Scrivener to Marked 2 to WordPress
I’ve written about this already, but in the past year I’ve used this technique almost every day. It’s worth sharing in more detail.
Here is a short screencast of how it works. I write in Markdown in Scrivener. I have it customized with the pretty colors and pretty fonts I want. BUT — I know that when I publish it, it will follow the design of the site I’m writing for, not my preferences.
That’s fine.
Watch in the video how I drag it from Scrivener and drop it into Marked 2. Marked 2 warns me of bad links and shows the formatting.
From there I copy and paste the whole bit into my WordPress editor. Did you notice how the H2 title was in there? I figured out that if I title every entry in Scrivener, I prepare for the future. Scrivener allows me to export the whole document to an ebook and use the titles as section breaks.
A friend of mine is preaching through the entire Gospel of Luke. I have been writing an almost daily devotional through the Gospel of Luke for the past year. I was able to output a single pdf of every entry straight from Scrivener’s compile feature. If I take the time, I could export the whole thing via Marked and customize the styles even more.
Organization Of What I Write
I’ve tried keeping named folders and then backing them up to Google Drive or One Drive. That works fine but depending on how you recall your writing, those can be a real chore. I’ve been labeling my Scrivener files by year and quarter. Right now I’m in 2021Q1. Within that, I make folders for my writing and arrange it as needed. That makes recall and searching easy.
The whole project does the local folder sync to my Google Drive so that I can back up everything I write in .txt files. I’m still burnt by the demise of my favorite writing program ever – Journler. My files were unreadable after the demise of that program. Now I make sure to have .txt file backups of everything I write.
With .txt files saved to the cloud with version control, I will always have a backup. Google Drive, Microsoft One Drive, and other cloud services would work for this. (Version control is a definite bonus if you mess things up!)
Use What Works for You
A lot of people write about how this or that tool is the one ultimate machine for this or that. Don’t feel like you have to be that guy. Use the parts of the tools that work for you, even if you have to use a few different programs. This works for me in my continued writing, and it works for recalling stuff later.
(I noticed when I published this post that this is almost identical to an article I wrote a year ago! Well, I guess it still works, right? None of these companies give me anything, I have a good setup and Markedwas having a sale so I felt like sharing.)

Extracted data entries

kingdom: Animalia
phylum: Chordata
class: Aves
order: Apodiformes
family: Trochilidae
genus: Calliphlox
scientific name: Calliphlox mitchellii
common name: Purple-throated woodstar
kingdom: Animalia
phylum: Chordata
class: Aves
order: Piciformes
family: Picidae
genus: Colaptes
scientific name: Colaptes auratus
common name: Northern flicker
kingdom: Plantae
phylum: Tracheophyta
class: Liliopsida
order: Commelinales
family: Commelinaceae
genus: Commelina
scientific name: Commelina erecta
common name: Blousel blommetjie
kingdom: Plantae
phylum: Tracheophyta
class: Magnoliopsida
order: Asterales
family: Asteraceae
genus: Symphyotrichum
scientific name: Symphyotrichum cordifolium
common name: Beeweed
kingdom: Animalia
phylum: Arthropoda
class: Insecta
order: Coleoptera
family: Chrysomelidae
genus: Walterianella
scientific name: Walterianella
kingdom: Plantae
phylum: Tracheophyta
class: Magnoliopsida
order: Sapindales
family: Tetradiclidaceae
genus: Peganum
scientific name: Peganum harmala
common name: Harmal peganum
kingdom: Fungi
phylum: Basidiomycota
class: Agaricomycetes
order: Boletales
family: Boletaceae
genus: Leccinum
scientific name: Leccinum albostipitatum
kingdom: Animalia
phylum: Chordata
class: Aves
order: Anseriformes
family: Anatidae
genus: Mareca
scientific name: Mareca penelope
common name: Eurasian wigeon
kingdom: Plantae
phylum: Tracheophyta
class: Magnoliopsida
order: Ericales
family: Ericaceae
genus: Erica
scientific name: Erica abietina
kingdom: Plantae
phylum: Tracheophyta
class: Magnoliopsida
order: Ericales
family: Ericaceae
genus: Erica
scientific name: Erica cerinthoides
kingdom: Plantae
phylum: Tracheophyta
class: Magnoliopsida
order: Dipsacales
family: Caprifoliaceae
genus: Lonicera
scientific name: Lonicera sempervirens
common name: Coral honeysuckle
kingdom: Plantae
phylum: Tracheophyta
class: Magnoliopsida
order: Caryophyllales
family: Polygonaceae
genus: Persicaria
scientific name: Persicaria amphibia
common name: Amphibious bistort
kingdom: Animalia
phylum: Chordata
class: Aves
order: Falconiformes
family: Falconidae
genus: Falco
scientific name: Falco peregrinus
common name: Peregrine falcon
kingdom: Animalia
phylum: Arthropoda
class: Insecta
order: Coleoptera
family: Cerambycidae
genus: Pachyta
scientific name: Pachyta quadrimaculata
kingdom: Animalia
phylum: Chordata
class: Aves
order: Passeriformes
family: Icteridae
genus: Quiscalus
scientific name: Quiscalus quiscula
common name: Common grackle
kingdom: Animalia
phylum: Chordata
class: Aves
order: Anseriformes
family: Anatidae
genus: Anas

To do:
[a] Answer these questions from the Scrivener workflow post:
(i) What does Marked 2 warn the writer about?
(ii) How does the writer label Scrivener files?
(iii) What favorite writing program left the writer's files unreadable after it ended?
[b] Output the passage of the Scrivener workflow post from "From there I" up to and including "styles even more.", word for word.

Answers to the exercises:
[a]
(i) Bad links.
(ii) By year and quarter.
(iii) Journler.

[b]
From there I copy and paste the whole bit into my WordPress editor. Did you notice how the H2 title was in there? I figured out that if I title every entry in Scrivener, I prepare for the future. Scrivener allows me to export the whole document to an ebook and use the titles as section breaks.
A friend of mine is preaching through the entire Gospel of Luke. I have been writing an almost daily devotional through the Gospel of Luke for the past year. I was able to output a single pdf of every entry straight from Scrivener’s compile feature. If I take the time, I could export the whole thing via Marked and customize the styles even more.